Hewlett-Packard, which recently discontinued its TouchPad tablets, took the top spot among tablet vendors behind Apple’s iPad this year through October, according to research from NPD.
HP had 17 percent of non-Apple tablet retail sales, from January through October, just barely beating Samsung, which had 16 percent of non-iPad sales, NPD found.
Apple dominates the tablet market and many other manufacturers, like Samsung, have been working hard to get a foothold in the market.
Yet HP managed to best the others even after deciding to exit the tablet market. Earlier this year HP announced it would quit making its TouchPad tablets and drastically reduced the price in order to work through inventory. Since the TouchPad wasn’t nearly as popular before the price cut, it appears the low price drove the tablet to the top of the pack.

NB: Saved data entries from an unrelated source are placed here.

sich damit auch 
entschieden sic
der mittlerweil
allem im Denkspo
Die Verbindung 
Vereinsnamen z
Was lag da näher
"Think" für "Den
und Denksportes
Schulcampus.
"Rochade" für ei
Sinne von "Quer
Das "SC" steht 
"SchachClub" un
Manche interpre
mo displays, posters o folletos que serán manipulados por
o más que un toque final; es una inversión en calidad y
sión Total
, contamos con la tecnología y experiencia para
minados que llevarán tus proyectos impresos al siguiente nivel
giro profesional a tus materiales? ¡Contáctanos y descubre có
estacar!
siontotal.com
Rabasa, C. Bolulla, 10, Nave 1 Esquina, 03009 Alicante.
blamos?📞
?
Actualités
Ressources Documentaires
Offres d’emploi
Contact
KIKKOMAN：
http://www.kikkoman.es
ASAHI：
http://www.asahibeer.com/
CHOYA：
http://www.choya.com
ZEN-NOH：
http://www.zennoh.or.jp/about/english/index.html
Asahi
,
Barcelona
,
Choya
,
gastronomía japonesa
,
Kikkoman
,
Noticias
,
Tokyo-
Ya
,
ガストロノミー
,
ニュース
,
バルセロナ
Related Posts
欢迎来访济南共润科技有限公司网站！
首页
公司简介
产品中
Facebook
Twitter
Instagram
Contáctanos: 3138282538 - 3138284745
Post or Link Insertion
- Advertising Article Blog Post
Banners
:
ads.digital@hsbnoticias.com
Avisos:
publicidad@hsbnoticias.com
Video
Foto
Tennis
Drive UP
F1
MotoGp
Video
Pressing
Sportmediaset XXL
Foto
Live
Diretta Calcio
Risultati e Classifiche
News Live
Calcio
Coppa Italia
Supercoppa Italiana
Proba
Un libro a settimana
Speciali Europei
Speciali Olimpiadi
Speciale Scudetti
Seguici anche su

Behind Samsung, Asus had 10 percent of the non-Apple tablet market, followed by Motorola and Acer with 9 percent each.
Combined, the manufacturers sold just 1.2 million tablets from January through October, bringing in US$415 million in revenue, NPD said. Sales increased at a healthy clip as the year progressed. Second-quarter sales were three times better than the first, and third-quarter sales were two times that of the second, NPD found.
Analysts expect the iPad to account for around 65 percent of the tablet market in 2011. Apple has sold 25 million iPads this year.